------ Text shown ------

A Kiek in De Kok and Dark Tourism in Tallinn.

So today there were more than a few sore heads this morning, I needed food, so a few of us managed to drag ourselves up and out. I had heard of a pancake place called Kompressor and it did not disappoint!

We ordered potato balls, cheese balls to share and pancakes, check out the menu here. It was delicious, the garlic sauce that came with the snacks was amazing, and the pancakes were soooo tasty, just what we needed! Plus the price was so cheap!

Feeling partly refreshed, we were back on the sightseeing game. It was time to visit Kiek in de Kok, the artillery tower from 1475 with the amazing name. The name comes from early German, due to the ability to see into people’s kitchens from these tall towers. I think we must’ve said the name about 1000 times between us all.

The actual tower is impressive, the walls are 4m thick and you can spot cannon balls dating from 1577 stuck in the outer walls! Inside is a museum with some really cool features, lots of interactive moments including a medieval torture device you can test out! You can do a bit of dress up, and the views from the upper floors are immense, especially out of Toompea hill and the cathedral.

------

> [Set task A]
Report every line of the records below that contains the word "given".

------ Materials provided ------

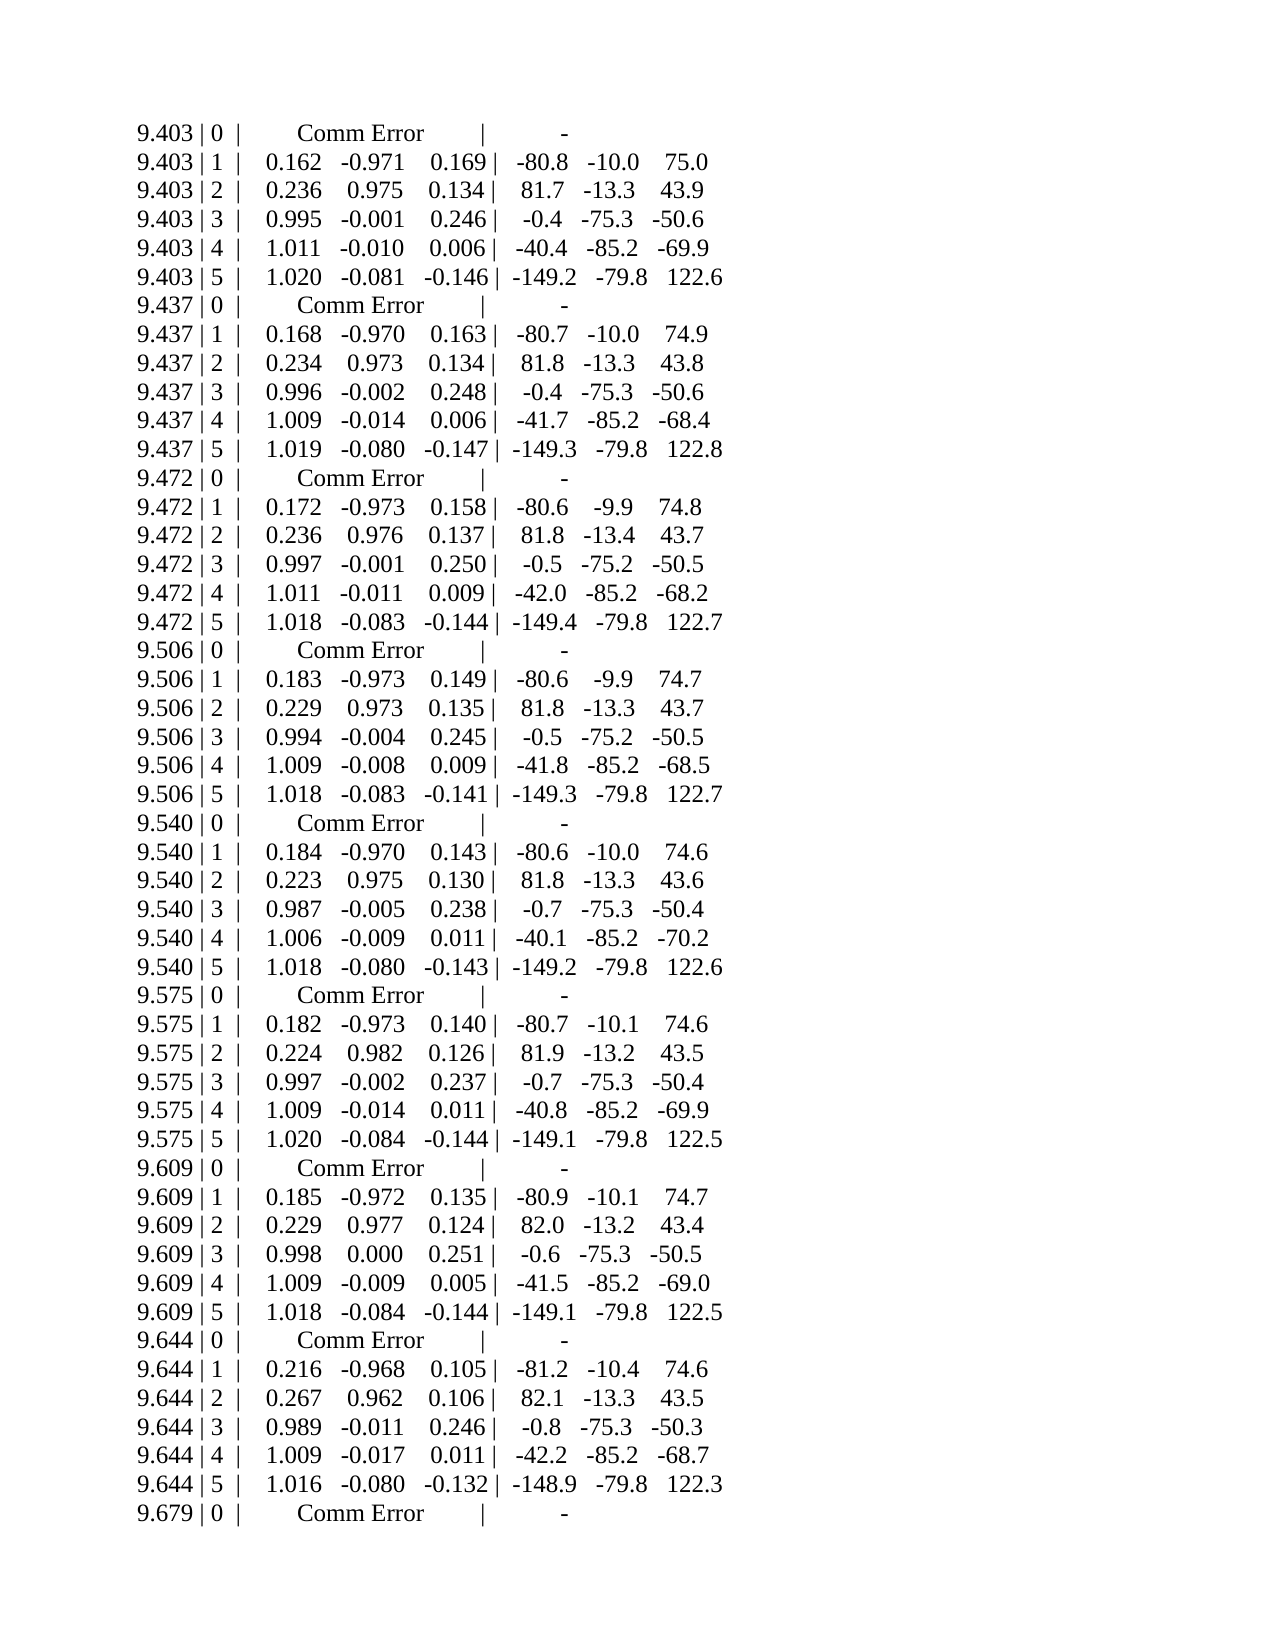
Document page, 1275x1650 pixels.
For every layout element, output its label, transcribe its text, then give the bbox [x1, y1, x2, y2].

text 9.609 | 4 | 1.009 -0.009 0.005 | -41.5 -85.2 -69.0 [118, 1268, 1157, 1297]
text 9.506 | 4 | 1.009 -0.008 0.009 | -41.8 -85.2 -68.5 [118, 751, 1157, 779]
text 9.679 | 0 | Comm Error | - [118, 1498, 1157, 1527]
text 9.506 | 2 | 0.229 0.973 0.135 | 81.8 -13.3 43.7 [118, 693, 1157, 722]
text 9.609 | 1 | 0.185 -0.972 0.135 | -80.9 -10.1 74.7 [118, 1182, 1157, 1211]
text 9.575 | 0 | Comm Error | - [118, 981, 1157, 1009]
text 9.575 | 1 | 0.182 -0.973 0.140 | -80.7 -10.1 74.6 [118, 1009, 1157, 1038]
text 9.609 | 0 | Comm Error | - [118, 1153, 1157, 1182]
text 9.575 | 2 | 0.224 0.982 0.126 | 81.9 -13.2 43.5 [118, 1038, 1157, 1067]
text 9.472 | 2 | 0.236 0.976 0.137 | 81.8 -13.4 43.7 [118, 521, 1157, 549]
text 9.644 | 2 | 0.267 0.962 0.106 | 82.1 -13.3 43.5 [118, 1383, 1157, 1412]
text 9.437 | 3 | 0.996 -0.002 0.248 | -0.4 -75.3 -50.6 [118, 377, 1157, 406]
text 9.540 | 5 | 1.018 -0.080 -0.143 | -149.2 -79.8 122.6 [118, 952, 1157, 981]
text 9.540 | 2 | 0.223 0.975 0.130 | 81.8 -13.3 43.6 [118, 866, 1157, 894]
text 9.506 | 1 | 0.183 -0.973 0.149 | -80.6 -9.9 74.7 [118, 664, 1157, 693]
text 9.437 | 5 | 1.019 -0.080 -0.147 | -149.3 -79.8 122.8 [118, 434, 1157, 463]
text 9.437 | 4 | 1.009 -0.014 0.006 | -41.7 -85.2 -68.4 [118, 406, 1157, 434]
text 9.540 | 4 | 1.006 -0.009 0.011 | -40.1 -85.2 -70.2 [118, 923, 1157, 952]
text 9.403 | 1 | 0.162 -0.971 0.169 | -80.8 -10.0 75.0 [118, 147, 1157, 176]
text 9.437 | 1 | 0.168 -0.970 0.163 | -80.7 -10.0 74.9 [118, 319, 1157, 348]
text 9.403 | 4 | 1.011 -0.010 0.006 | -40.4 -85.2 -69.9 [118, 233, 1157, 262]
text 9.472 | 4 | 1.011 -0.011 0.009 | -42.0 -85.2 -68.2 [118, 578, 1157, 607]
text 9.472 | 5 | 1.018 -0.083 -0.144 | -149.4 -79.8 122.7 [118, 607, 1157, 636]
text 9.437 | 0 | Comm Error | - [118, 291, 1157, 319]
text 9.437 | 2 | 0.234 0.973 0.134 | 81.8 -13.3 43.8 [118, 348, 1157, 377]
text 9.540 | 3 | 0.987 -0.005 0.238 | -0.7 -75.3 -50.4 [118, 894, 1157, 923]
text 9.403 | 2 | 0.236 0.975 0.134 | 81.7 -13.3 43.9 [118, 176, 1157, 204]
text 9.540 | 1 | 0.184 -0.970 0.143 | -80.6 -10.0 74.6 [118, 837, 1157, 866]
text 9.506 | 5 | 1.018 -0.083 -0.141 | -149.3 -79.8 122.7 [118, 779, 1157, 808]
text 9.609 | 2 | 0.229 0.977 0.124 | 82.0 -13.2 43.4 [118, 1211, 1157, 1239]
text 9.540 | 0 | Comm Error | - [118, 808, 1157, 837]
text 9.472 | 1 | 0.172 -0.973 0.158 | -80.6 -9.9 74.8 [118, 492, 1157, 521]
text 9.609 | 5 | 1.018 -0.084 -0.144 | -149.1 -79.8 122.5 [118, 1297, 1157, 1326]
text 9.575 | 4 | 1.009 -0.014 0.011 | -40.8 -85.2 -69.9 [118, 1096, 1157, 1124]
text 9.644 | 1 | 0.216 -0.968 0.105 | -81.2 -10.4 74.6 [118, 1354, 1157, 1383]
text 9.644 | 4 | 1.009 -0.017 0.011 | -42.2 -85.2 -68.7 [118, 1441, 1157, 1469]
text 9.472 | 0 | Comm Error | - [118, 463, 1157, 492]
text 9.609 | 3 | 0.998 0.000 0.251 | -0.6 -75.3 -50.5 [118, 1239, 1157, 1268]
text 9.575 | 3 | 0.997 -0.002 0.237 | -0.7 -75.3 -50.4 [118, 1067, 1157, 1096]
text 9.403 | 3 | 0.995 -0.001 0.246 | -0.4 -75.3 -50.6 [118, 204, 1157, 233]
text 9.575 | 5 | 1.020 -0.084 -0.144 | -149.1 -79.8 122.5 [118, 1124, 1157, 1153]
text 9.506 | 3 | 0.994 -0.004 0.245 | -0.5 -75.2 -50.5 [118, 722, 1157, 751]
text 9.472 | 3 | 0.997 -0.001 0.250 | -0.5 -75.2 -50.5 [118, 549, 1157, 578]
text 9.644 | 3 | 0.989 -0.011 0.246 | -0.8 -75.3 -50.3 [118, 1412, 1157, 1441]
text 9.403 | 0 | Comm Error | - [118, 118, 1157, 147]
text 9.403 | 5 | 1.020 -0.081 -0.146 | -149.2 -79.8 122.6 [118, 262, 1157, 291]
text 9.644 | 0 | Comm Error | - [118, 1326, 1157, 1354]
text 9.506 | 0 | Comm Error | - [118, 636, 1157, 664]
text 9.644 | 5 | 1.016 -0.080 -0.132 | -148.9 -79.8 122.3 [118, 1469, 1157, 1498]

------
------ Materials provided ------

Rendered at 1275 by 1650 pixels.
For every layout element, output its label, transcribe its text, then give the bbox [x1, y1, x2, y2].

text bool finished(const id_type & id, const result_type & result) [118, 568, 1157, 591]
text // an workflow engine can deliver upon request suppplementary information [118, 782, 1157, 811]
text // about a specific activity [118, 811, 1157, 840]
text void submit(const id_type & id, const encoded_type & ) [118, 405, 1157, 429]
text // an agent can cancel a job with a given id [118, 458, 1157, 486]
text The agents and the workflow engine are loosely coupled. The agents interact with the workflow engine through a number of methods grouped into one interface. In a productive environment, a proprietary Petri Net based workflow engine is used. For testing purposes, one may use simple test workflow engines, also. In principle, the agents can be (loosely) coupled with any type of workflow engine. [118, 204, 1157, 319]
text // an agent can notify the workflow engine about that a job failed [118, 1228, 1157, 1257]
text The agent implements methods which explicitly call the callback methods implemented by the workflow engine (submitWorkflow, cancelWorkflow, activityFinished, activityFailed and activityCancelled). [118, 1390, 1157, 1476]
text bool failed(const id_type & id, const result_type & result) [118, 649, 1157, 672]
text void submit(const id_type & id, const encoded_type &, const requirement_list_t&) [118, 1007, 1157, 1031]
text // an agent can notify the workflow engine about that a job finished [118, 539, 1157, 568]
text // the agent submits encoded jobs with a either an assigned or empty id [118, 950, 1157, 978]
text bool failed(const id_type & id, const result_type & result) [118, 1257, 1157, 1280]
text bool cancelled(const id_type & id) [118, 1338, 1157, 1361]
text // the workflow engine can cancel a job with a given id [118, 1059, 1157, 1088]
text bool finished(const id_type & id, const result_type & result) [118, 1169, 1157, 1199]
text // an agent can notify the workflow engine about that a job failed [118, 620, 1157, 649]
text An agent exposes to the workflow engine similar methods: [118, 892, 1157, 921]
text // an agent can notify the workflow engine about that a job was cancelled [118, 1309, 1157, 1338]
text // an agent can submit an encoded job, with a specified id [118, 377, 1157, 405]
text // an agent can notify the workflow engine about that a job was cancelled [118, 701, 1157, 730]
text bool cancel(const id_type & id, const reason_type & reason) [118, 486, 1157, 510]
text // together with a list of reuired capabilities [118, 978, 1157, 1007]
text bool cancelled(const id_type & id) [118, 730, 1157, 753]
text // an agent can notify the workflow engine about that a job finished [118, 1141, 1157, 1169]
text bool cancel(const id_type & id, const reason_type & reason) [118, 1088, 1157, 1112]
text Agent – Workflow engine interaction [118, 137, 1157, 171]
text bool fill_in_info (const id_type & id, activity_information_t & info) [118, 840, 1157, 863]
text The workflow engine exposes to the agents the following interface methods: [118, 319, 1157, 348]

------

> [Set task B]
Answer these questions using the Tallinn travel text above:
(i) What is the name of the pancake place the group visited?
(ii) What year does the text give for the artillery tower Kiek in de Kok?
(iii) How thick are the tower's walls?

> [Correct answer A]
text // an agent can cancel a job with a given id [118, 458, 1157, 486]
text // the workflow engine can cancel a job with a given id [118, 1059, 1157, 1088]

> [Correct answer B]
(i) Kompressor
(ii) 1475
(iii) 4m